By Wayne Veysey at Allianz Arena
It was written in the stars. It had to be.
After Chelsea and Bayern Munich had traded nine penalties, the defining spot-kick was left to Didier Drogba, whose iron will and unequalled big-match aptitude had kept his team in the final. Indeed, the whole competition.
Half the Bayern team turned away as Drogba marked out his run, like a terrifying fast bowler tearing in from the Pavilion End.
The eruption of joy from the blue supporters, and the screams of despair from the red human wall behind Manuel Neuer’s goal, realised the worst fears of the players too scared to look.
In truth, Drogba scuffed his shot. But it didn’t matter as Neuer had dived the wrong way in any case.
However, there was seemingly never any doubt that the decisive moment of the match would be Drogba’s. Some higher provenance seemed to have ordained it.

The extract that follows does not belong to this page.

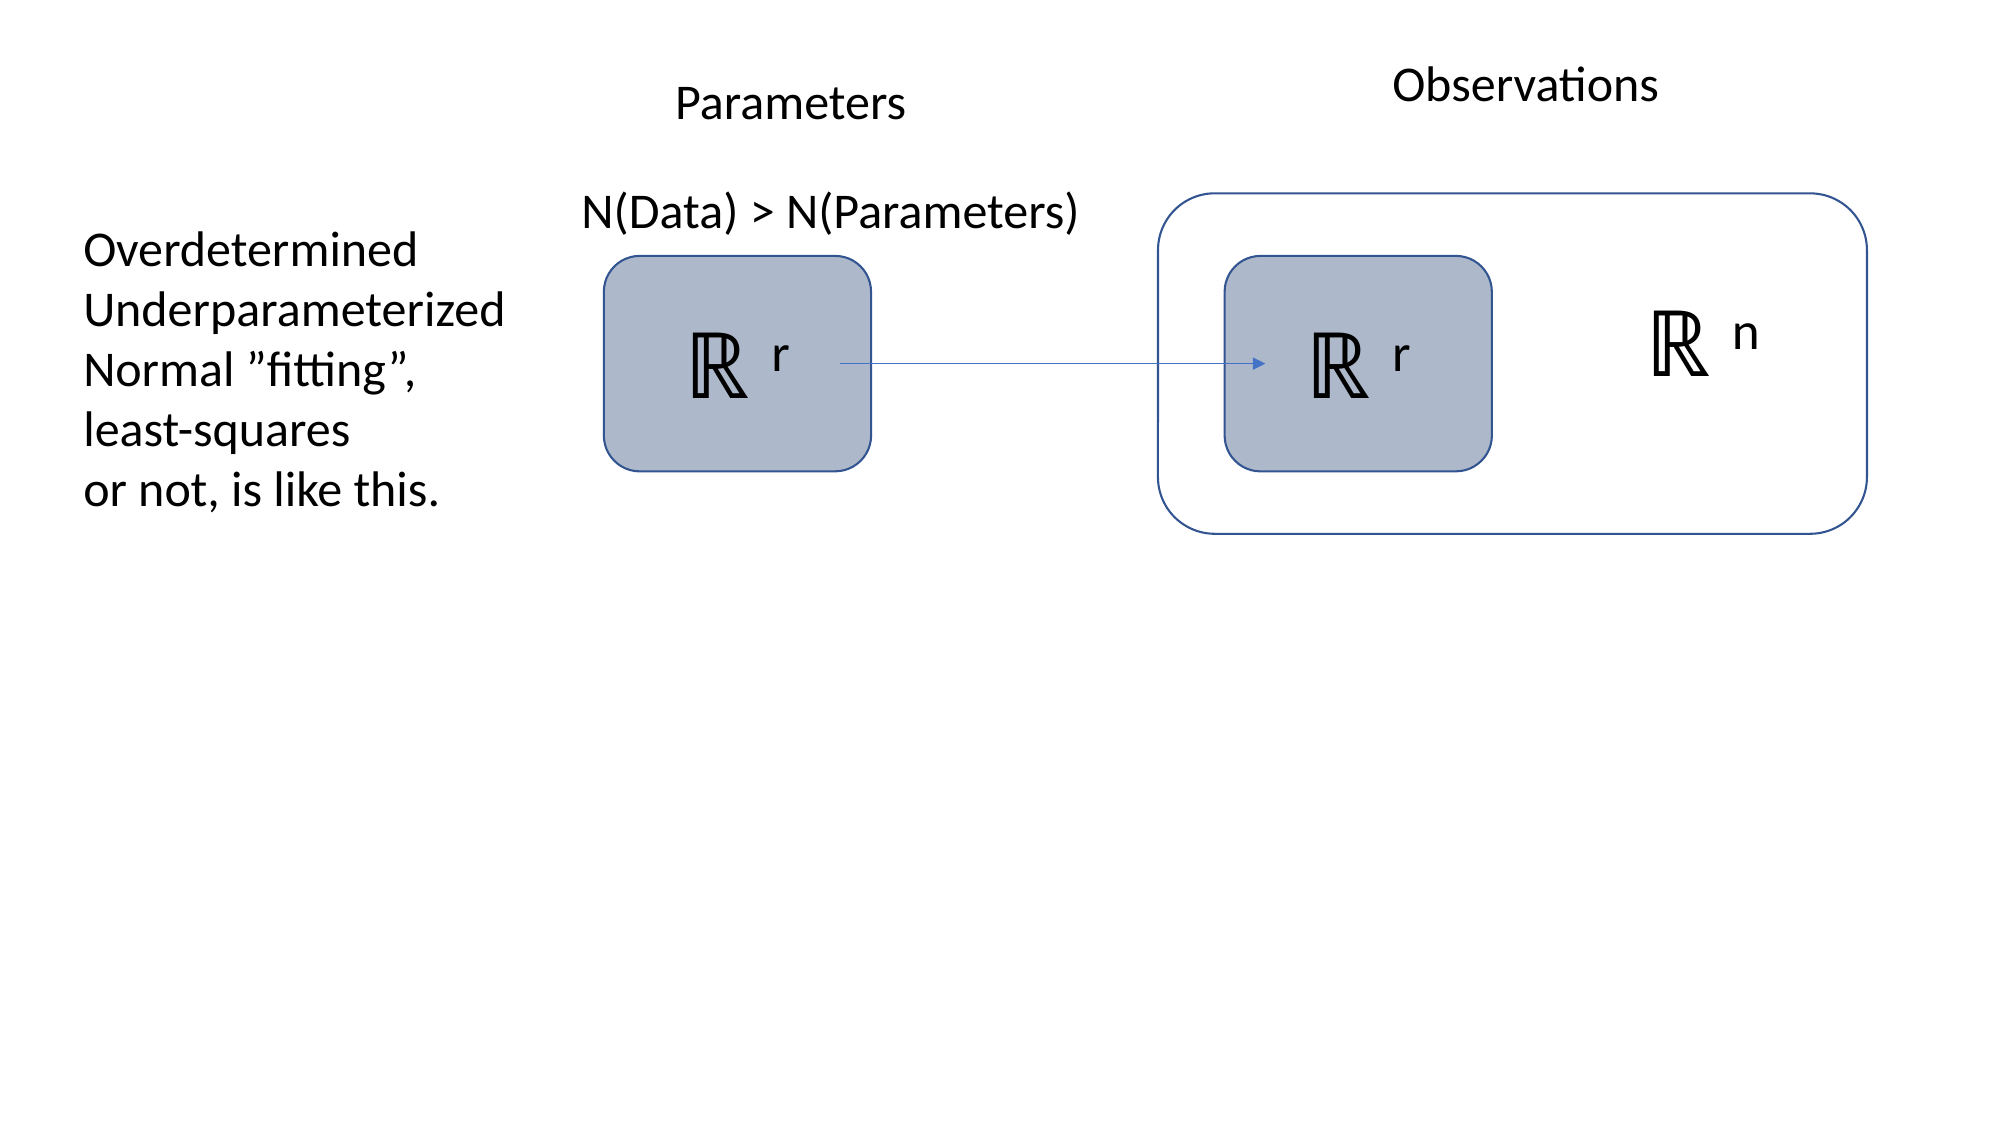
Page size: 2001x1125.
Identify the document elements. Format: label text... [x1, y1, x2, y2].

The striker had scored the equaliser with two minutes of normal time left just when Bayern appeared to have made their almost total dominance of the 120 minutes count.
Stealing a march on his marker Jerome Boateng, who foolishly gave him extra momentum by pushing him in the back, Drogba arched his neck muscles and sent his header crashing above Neuer’s head.
It was a brilliant piece of forward play and completely in keeping with the Ivorian’s quite sensational finish to the season.
If the first European Cup triumph in Chelsea’s history is to be Drogba’s final farewell, what a way to say goodbye.
Even had the last two months been a damp squib, the Ivorian would have been remembered as the most formidable centre-forward in the club’s history.
By scoring in the Champions League and FA Cup finals and semi-finals, he has not so much secured his legend, but embellished it.
There was little of the usual cynical theatrics in the Allianz Arena – effectively an away match for his team – so what could be the final sighting of Drogba in Chelsea blue will be remembered for all his wonderful attributes.
The power, the aggression, the ability to keep an entire defence on its toes through sheer bloody-minded brilliance.
In Chelsea’s biggest match of the season, Drogba was barely involved for 88 minutes as his team-mates struggled to get the ball to him in dangerous positions.
The gap between the Ivorian and his attacking midfielders was, at times, big enough to park half a dozen buses. Roberto Di Matteo, reckoning the only way stop Bayern was to defend deep and hound them, swamped the midfield with energy and power.
On this occasion, it wasn’t Drogba’s physical attributes that so impressed. It was his mental qualities.
On a night when Bayern hoarded all the best opportunities, Drogba got two. The first he scuffed after Neuer had mishandled a cross into his path. He didn’t make the same mistake twice.
For the marquee matches, Di Matteo has put his trust in the same old stagers that Chelsea know they will eventually have to live without. How that trust has been repaid.
The question is, how long can the likes of Drogba go on? Richard Attenborough, a Chelsea life-president, might admire the way in which the striker slips into character and full simulation mode.
But tomfoolery aside, he remains too irresistible to be dispensed with by a wave of Roman Abramovich’s hand and the owner’s best wishes.
A one-year contract has been on the table for months. Drogba wants two more years at a club he has decorated for seven. Further negotiations are due to begin next week.
Is there room for manoeuvre? Should there be? On an evening such as this, Drogba looked like he could go on performing brilliantly well into his mid-30s.